When he talks about Allys, Ethan's voice takes on an edge I hadn't heard before. Like he feels her injustices, too. Does he care about her? How much does he care? Or does he have injustices of his own? I know nothing about him, really. Why is he at the village charter? Ethan said they all had their reasons for being there. Allys talked about her physical limitations. Gabriel said he had an anxiety disorder and the small environment was more comfortable for him, but Ethan never revealed his reasons.

"Can you take these?" Allys hands me the braces that still steady her, and she slides in next to me. "Two more weeks, and these will be gone. At least that's what they tell me." Her eyes sparkle, and her words come out in a continuous excited stream. "They uploaded some new technology that will help the prosthetics anticipate my own balance system. It will supposedly read nerve signals from my brain and learn from them. They said to walk as much as possible to speed up the learning process. Imagine that — I've got smart legs." She shoots a warning look at Ethan. "Don't say a word."

"Me?" Ethan says sweetly.

"I thought you were here for your volunteer project," I say.

"That, too. But the therapy and the ethics offices are in the same complex, so I get it all done the same days. How'd your project go?"

"Shoveling dirt?"

"She's a horse," Ethan says, repeating his assessment of me.

"I liked it," I tell her. "It is not exactly a mental challenge — well, except maybe for Ethan— but Father Rico was very grateful."

Ethan jogs the steering wheel to register my point, and Allys laughs. "The mission's a good cause.
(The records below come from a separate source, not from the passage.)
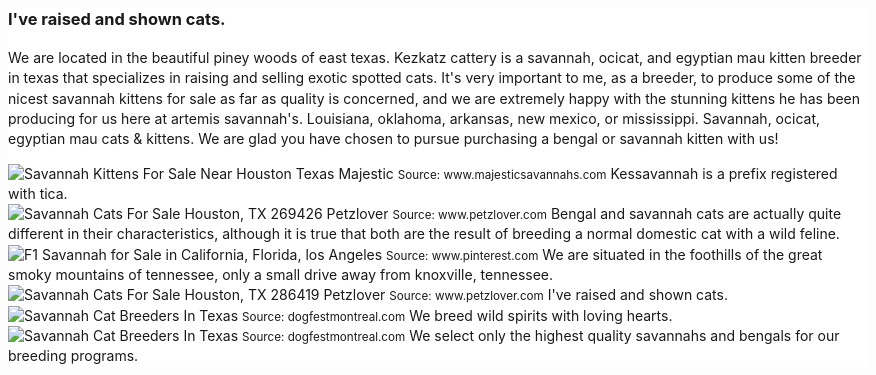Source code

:### I&#039;ve raised and shown cats.
We are located in the beautiful piney woods of east texas. Kezkatz cattery is a savannah, ocicat, and egyptian mau kitten breeder in texas that specializes in raising and selling exotic spotted cats. It&#039;s very important to me, as a breeder, to produce some of the nicest savannah kittens for sale as far as quality is concerned, and we are extremely happy with the stunning kittens he has been producing for us here at artemis savannah&#039;s. Louisiana, oklahoma, arkansas, new mexico, or mississippi. Savannah, ocicat, egyptian mau cats &amp; kittens. We are glad you have chosen to pursue purchasing a bengal or savannah kitten with us!
</article>

<section>

<aside>
<img class="v-image ads-img" alt="Savannah Kittens For Sale Near Houston Texas Majestic" src="http://www.majesticsavannahs.com/wp-content/uploads/2015/07/largeDSC_0082.jpg" width="100%" onerror="this.onerror=null;this.src='data:image/gif;base64,R0lGODlhAQABAAAAACH5BAEKAAEALAAAAAABAAEAAAICTAEAOw==';" />
<small>Source: www.majesticsavannahs.com</small>
Kessavannah is a prefix registered with tica.
</aside>

<aside>
<img class="v-image ads-img" alt="Savannah Cats For Sale Houston, TX 269426 Petzlover" src="https://cdn.fotofits.com/petzlover/gallery/img/l/savannah-595623.jpg" width="100%" onerror="this.onerror=null;this.src='data:image/gif;base64,R0lGODlhAQABAAAAACH5BAEKAAEALAAAAAABAAEAAAICTAEAOw==';" />
<small>Source: www.petzlover.com</small>
Bengal and savannah cats are actually quite different in their characteristics, although it is true that both are the result of breeding a normal domestic cat with a wild feline.
</aside>

<aside>
<img class="v-image ads-img" alt="F1 Savannah for Sale in California, Florida, los Angeles" src="https://i.pinimg.com/736x/31/57/9b/31579b2ca6088fff67074962cdbf1525.jpg" width="100%" onerror="this.onerror=null;this.src='data:image/gif;base64,R0lGODlhAQABAAAAACH5BAEKAAEALAAAAAABAAEAAAICTAEAOw==';" />
<small>Source: www.pinterest.com</small>
We are situated in the foothills of the great smoky mountains of tennessee, only a small drive away from knoxville, tennessee.
</aside>

<aside>
<img class="v-image ads-img" alt="Savannah Cats For Sale Houston, TX 286419 Petzlover" src="https://cdn.fotofits.com/petzlover/gallery/img/l/savannah-661085.jpg" width="100%" onerror="this.onerror=null;this.src='data:image/gif;base64,R0lGODlhAQABAAAAACH5BAEKAAEALAAAAAABAAEAAAICTAEAOw==';" />
<small>Source: www.petzlover.com</small>
I&#039;ve raised and shown cats.
</aside>

<aside>
<img class="v-image ads-img" alt="Savannah Cat Breeders In Texas" src="https://i.pinimg.com/originals/25/bf/51/25bf51543808a4cdb8033f3ccf7c9630.jpg" width="100%" onerror="this.onerror=null;this.src='data:image/gif;base64,R0lGODlhAQABAAAAACH5BAEKAAEALAAAAAABAAEAAAICTAEAOw==';" />
<small>Source: dogfestmontreal.com</small>
We breed wild spirits with loving hearts.
</aside>

<aside>
<img class="v-image ads-img" alt="Savannah Cat Breeders In Texas" src="https://i.pinimg.com/originals/47/ef/c2/47efc2d564ef9d87f67449f809823edc.jpg" width="100%" onerror="this.onerror=null;this.src='data:image/gif;base64,R0lGODlhAQABAAAAACH5BAEKAAEALAAAAAABAAEAAAICTAEAOw==';" />
<small>Source: dogfestmontreal.com</small>
We select only the highest quality savannahs and bengals for our breeding programs.
</aside>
They don't have funds, so without volunteers they'd never be able to keep it up. It has a lot of history that's important. It was my second choice right · after the ethics office."
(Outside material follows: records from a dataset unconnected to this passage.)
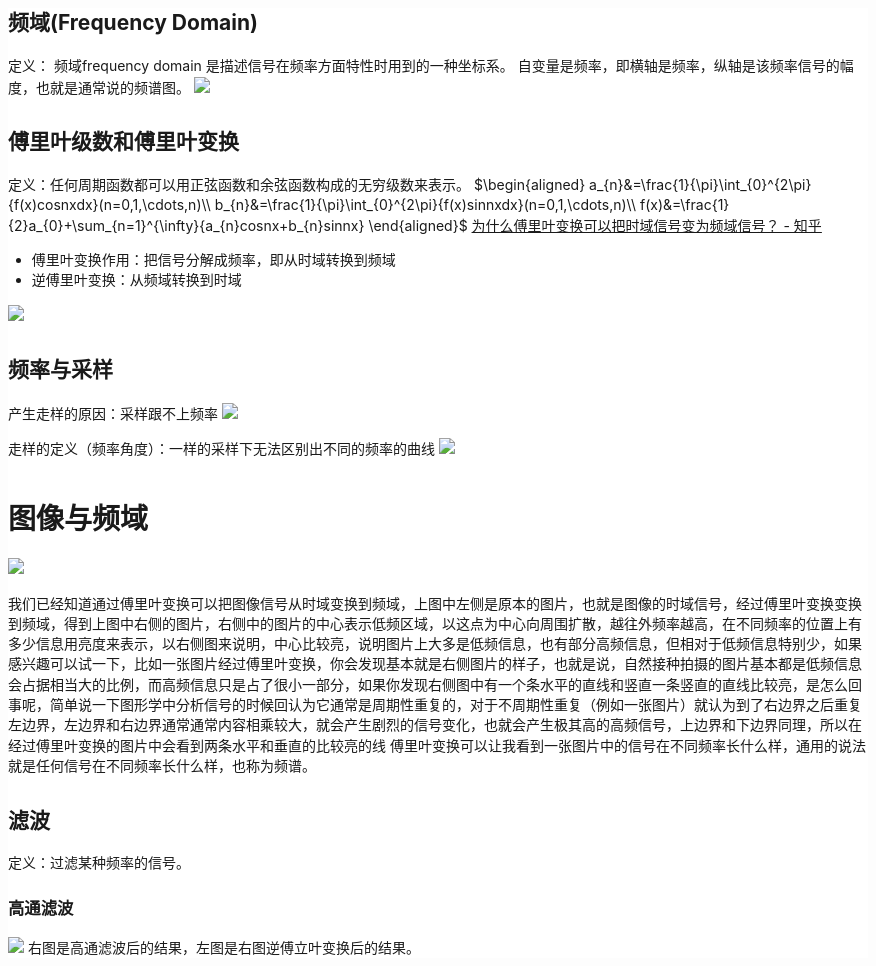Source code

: ## 频域(Frequency Domain)

定义：
频域frequency domain 是描述信号在频率方面特性时用到的一种坐标系。
自变量是频率，即横轴是频率，纵轴是该频率信号的幅度，也就是通常说的频谱图。
![](/images/posts/1694834237388-3709d6d0-e271-4b25-96c1-e22a433954df.png)

## 傅里叶级数和傅里叶变换

定义：任何周期函数都可以用正弦函数和余弦函数构成的无穷级数来表示。
$\begin{aligned}
a_{n}&=\frac{1}{\pi}\int_{0}^{2\pi}{f(x)cosnxdx}(n=0,1,\cdots,n)\\
b_{n}&=\frac{1}{\pi}\int_{0}^{2\pi}{f(x)sinnxdx}(n=0,1,\cdots,n)\\
f(x)&=\frac{1}{2}a_{0}+\sum_{n=1}^{\infty}{a_{n}cosnx+b_{n}sinnx}
\end{aligned}$
[为什么傅里叶变换可以把时域信号变为频域信号？ - 知乎](/https://www.zhihu.com/question/279808864/answer/552617806)

- 傅里叶变换作用：把信号分解成频率，即从时域转换到频域
- 逆傅里叶变换：从频域转换到时域

![](/images/posts/1694834237371-a22b1020-4688-409d-913b-771cd44c9aad.png)

## 频率与采样

产生走样的原因：采样跟不上频率
![](/images/posts/1694834237741-0b9ca8e2-4de8-476f-824d-bb71f4900033.png)

走样的定义（频率角度）：一样的采样下无法区别出不同的频率的曲线
![](/images/posts/1694834237701-00114137-9680-4876-bcfb-19e8b09e71cb.png)

# 图像与频域

![](/images/posts/1694834238694-814deae5-20bc-4c70-8e50-b25606aeddcc.jpeg)

我们已经知道通过傅里叶变换可以把图像信号从时域变换到频域，上图中左侧是原本的图片，也就是图像的时域信号，经过傅里叶变换变换到频域，得到上图中右侧的图片，右侧中的图片的中心表示低频区域，以这点为中心向周围扩散，越往外频率越高，在不同频率的位置上有多少信息用亮度来表示，以右侧图来说明，中心比较亮，说明图片上大多是低频信息，也有部分高频信息，但相对于低频信息特别少，如果感兴趣可以试一下，比如一张图片经过傅里叶变换，你会发现基本就是右侧图片的样子，也就是说，自然接种拍摄的图片基本都是低频信息会占据相当大的比例，而高频信息只是占了很小一部分，如果你发现右侧图中有一个条水平的直线和竖直一条竖直的直线比较亮，是怎么回事呢，简单说一下图形学中分析信号的时候回认为它通常是周期性重复的，对于不周期性重复（例如一张图片）就认为到了右边界之后重复左边界，左边界和右边界通常通常内容相乘较大，就会产生剧烈的信号变化，也就会产生极其高的高频信号，上边界和下边界同理，所以在经过傅里叶变换的图片中会看到两条水平和垂直的比较亮的线
傅里叶变换可以让我看到一张图片中的信号在不同频率长什么样，通用的说法就是任何信号在不同频率长什么样，也称为频谱。

## 滤波

定义：过滤某种频率的信号。

### 高通滤波

![](/images/posts/1694834239123-799c5eba-2f20-493f-9051-8a90b2b95e15.png)
右图是高通滤波后的结果，左图是右图逆傅立叶变换后的结果。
"Who runs the ethics office? The hospital?" I ask.

"Are you kidding? The hospital hates the ethics office, but they'd never admit it. You've never heard of the FSEB?"

I try to scan my pathetic excuse of memory. It seems like I should know it. Like it is almost within my reach.

"It's not another bad word, if that's what you're thinking," Ethan says.

"It's the Federal Science Ethics Board," Allys says. "They run the office. They're the yea and nay of all research and a lot of medical procedures, too. If you don't file all the forms and report every procedure, they shut you down. Whole hospitals. They've actually done it. Not often, but enough times that it's put the fear into every medical and research facility in the country."

"Why do they do it?"

"They're the watchdog. There has to be some central control. Look at human cloning at the turn of the century. Even though it was illegal, some lab facilities were still doing it because the checks and balances were so weak. And then there's Bio Gel. That alone is probably responsible for Congress even establishing the FSEB."

Allys is still talking, but it is a garbled echo. Bio Gel. Father's work. I can hear Lily saying it again, He made a big splash. "Bio Gel?"

"It changed everything. It made almost anything possible."